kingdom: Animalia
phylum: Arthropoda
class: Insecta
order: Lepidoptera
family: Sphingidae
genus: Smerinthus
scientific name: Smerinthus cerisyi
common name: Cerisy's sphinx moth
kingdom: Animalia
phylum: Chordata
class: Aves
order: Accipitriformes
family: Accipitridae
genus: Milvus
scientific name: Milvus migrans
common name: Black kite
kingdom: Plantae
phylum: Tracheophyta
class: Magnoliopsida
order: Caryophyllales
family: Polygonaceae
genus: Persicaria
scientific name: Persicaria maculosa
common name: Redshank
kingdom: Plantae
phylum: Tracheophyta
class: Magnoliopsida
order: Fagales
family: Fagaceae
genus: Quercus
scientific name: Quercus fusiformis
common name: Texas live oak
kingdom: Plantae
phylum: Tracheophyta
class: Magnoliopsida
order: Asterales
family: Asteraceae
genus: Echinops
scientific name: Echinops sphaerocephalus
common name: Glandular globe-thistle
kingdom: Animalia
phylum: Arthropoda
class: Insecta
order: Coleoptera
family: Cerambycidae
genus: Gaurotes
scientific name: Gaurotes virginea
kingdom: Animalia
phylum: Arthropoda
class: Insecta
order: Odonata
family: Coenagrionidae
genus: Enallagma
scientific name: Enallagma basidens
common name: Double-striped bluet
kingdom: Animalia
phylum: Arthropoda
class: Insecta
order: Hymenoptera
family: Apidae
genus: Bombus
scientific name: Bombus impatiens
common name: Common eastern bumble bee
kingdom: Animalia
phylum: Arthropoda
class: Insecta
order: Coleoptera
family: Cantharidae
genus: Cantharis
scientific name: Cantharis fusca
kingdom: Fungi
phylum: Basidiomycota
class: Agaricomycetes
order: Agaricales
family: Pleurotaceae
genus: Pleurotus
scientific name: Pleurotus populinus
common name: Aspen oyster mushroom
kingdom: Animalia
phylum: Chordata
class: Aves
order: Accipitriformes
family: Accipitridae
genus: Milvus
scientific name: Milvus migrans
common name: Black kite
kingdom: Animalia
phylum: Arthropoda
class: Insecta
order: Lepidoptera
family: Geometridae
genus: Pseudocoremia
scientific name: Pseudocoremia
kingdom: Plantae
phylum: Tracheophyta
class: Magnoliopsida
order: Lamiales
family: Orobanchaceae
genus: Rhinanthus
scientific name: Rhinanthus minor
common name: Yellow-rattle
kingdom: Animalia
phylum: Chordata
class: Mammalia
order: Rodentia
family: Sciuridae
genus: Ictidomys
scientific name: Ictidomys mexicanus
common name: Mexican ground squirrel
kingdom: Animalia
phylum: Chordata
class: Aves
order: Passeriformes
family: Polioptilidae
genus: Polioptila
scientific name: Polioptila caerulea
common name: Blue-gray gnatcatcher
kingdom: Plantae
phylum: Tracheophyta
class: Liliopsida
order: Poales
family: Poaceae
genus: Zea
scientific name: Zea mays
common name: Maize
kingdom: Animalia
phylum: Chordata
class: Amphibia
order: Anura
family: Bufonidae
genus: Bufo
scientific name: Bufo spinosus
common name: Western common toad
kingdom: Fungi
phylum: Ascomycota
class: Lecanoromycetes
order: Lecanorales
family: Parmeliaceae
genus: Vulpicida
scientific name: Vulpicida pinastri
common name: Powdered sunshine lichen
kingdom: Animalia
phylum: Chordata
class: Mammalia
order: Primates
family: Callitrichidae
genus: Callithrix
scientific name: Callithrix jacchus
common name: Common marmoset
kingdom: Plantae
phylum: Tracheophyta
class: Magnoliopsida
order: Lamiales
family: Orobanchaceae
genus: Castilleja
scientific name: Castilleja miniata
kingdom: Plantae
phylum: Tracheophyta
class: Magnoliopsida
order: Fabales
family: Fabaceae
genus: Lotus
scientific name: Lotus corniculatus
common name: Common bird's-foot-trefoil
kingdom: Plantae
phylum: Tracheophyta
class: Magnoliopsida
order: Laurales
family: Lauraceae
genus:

### [Task brief]
Copy out the records word for word, starting with the line that contains "genus: Pleurotus" and continuing through the last line of the records.

### [Task solution]
genus: Pleurotus
scientific name: Pleurotus populinus
common name: Aspen oyster mushroom
kingdom: Animalia
phylum: Chordata
class: Aves
order: Accipitriformes
family: Accipitridae
genus: Milvus
scientific name: Milvus migrans
common name: Black kite
kingdom: Animalia
phylum: Arthropoda
class: Insecta
order: Lepidoptera
family: Geometridae
genus: Pseudocoremia
scientific name: Pseudocoremia
kingdom: Plantae
phylum: Tracheophyta
class: Magnoliopsida
order: Lamiales
family: Orobanchaceae
genus: Rhinanthus
scientific name: Rhinanthus minor
common name: Yellow-rattle
kingdom: Animalia
phylum: Chordata
class: Mammalia
order: Rodentia
family: Sciuridae
genus: Ictidomys
scientific name: Ictidomys mexicanus
common name: Mexican ground squirrel
kingdom: Animalia
phylum: Chordata
class: Aves
order: Passeriformes
family: Polioptilidae
genus: Polioptila
scientific name: Polioptila caerulea
common name: Blue-gray gnatcatcher
kingdom: Plantae
phylum: Tracheophyta
class: Liliopsida
order: Poales
family: Poaceae
genus: Zea
scientific name: Zea mays
common name: Maize
kingdom: Animalia
phylum: Chordata
class: Amphibia
order: Anura
family: Bufonidae
genus: Bufo
scientific name: Bufo spinosus
common name: Western common toad
kingdom: Fungi
phylum: Ascomycota
class: Lecanoromycetes
order: Lecanorales
family: Parmeliaceae
genus: Vulpicida
scientific name: Vulpicida pinastri
common name: Powdered sunshine lichen
kingdom: Animalia
phylum: Chordata
class: Mammalia
order: Primates
family: Callitrichidae
genus: Callithrix
scientific name: Callithrix jacchus
common name: Common marmoset
kingdom: Plantae
phylum: Tracheophyta
class: Magnoliopsida
order: Lamiales
family: Orobanchaceae
genus: Castilleja
scientific name: Castilleja miniata
kingdom: Plantae
phylum: Tracheophyta
class: Magnoliopsida
order: Fabales
family: Fabaceae
genus: Lotus
scientific name: Lotus corniculatus
common name: Common bird's-foot-trefoil
kingdom: Plantae
phylum: Tracheophyta
class: Magnoliopsida
order: Laurales
family: Lauraceae
genus:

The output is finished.